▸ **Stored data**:

************

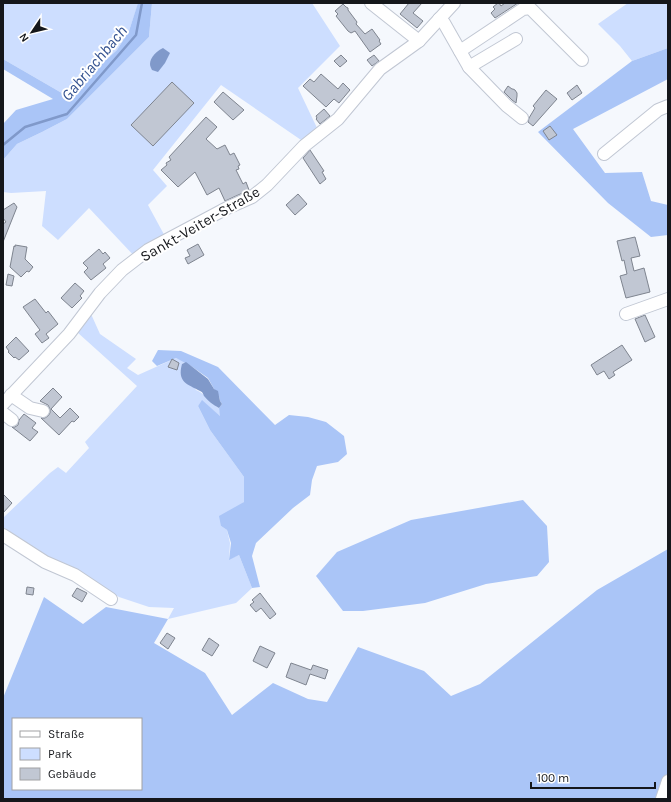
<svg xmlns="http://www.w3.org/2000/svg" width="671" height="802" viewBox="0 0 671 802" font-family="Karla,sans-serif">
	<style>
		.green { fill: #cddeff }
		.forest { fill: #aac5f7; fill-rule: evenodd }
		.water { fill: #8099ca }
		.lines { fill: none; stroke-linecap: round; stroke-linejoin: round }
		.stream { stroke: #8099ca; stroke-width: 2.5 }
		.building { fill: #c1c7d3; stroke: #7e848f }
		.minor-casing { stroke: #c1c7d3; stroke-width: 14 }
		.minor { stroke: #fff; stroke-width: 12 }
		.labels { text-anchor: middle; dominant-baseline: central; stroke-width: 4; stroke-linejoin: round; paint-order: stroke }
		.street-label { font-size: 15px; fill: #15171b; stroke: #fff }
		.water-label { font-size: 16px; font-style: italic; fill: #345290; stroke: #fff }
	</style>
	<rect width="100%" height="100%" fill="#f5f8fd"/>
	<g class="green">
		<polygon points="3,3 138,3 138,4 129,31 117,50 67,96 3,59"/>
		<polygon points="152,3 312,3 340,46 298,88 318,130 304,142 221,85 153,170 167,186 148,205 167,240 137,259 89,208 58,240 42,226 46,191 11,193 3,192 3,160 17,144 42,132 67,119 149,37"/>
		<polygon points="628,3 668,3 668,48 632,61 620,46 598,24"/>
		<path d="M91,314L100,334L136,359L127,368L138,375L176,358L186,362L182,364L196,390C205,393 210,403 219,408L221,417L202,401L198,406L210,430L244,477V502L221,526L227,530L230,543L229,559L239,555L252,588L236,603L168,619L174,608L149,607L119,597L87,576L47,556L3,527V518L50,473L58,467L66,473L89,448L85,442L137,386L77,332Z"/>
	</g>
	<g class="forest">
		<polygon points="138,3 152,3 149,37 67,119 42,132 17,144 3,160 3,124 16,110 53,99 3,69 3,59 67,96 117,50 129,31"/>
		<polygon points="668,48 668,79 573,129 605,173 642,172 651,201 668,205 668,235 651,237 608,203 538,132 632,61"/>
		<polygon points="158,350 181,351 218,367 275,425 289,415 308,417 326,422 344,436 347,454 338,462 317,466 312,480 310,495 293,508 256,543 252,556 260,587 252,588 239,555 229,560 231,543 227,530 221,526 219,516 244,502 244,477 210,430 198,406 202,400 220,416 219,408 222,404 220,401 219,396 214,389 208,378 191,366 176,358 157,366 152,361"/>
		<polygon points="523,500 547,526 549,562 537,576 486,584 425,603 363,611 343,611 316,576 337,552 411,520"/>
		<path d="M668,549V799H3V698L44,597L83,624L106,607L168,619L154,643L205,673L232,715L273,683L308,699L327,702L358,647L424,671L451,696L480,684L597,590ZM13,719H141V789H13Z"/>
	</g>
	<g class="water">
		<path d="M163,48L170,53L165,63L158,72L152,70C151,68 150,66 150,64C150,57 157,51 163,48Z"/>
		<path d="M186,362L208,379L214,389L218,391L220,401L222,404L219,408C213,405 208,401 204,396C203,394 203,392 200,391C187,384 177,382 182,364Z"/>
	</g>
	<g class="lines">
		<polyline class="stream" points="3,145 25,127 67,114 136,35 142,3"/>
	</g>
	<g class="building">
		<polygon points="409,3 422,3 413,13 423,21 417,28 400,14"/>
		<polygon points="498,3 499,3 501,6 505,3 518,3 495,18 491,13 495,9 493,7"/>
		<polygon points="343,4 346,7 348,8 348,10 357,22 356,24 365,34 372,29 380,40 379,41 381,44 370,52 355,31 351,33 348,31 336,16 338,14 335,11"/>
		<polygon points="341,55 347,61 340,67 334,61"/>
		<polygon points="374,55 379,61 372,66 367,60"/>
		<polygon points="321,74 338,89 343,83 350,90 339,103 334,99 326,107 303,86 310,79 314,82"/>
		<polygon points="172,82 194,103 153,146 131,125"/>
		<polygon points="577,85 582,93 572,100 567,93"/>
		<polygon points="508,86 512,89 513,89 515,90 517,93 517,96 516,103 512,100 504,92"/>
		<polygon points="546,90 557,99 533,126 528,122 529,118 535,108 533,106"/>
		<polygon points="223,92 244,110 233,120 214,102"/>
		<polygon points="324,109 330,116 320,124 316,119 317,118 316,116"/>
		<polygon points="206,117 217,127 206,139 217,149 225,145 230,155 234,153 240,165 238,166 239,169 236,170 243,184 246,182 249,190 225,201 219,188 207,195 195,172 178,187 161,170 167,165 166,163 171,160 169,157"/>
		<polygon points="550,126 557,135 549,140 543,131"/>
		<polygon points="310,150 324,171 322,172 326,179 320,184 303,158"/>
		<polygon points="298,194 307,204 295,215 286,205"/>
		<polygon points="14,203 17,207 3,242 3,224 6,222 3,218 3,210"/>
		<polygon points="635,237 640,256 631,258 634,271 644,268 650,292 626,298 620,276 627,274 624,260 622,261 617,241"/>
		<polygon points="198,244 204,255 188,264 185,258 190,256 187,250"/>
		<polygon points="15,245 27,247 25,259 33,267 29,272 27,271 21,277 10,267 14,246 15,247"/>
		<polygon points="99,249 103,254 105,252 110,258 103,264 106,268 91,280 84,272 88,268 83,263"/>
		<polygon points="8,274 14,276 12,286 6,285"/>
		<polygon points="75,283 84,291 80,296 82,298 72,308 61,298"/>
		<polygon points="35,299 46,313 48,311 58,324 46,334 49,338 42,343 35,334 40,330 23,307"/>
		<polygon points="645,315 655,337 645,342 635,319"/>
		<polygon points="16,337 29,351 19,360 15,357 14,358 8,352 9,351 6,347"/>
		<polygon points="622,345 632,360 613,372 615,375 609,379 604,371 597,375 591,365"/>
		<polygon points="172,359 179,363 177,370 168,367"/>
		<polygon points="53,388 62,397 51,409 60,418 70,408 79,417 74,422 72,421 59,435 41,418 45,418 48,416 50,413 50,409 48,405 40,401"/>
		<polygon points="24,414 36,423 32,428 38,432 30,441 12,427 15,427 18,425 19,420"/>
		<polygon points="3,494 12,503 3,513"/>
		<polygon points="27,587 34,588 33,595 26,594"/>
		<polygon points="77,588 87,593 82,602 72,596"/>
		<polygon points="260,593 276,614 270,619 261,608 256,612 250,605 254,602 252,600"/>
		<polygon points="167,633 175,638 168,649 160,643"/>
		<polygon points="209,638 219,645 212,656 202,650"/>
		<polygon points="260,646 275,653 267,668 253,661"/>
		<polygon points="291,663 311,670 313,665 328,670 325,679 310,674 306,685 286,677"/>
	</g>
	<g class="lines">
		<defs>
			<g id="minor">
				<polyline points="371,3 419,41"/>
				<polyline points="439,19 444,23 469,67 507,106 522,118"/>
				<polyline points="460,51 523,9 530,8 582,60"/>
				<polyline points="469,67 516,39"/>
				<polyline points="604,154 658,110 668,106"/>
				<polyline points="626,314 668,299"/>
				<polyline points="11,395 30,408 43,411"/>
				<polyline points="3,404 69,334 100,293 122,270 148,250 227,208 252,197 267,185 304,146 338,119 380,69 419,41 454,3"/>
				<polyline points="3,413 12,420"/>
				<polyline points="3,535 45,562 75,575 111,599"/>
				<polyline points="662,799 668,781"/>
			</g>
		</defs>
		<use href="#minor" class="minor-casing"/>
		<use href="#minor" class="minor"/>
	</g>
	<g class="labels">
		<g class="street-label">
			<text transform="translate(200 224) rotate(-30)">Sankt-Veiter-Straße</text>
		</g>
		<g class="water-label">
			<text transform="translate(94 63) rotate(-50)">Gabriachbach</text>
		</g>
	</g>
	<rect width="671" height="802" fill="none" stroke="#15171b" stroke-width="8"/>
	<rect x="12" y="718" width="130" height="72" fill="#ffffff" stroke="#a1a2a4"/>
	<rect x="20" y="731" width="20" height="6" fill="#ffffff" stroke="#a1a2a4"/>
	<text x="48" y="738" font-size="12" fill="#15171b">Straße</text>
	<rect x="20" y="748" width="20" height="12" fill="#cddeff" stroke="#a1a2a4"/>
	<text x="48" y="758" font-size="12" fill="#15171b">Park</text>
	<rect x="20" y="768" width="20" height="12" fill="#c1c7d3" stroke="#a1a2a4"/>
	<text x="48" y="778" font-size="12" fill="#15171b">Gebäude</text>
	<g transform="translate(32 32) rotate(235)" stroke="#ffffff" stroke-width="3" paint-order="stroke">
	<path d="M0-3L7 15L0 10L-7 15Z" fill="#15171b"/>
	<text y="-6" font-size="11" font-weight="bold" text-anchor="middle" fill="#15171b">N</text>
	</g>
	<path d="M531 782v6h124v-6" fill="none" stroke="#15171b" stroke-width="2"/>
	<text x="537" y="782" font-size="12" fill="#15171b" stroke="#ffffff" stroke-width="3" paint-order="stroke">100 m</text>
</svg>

************

▸ **Work instruction**: In the entries above, work out how many lines contain the string "transform", and give only that number.

▸ **Written answer**: 3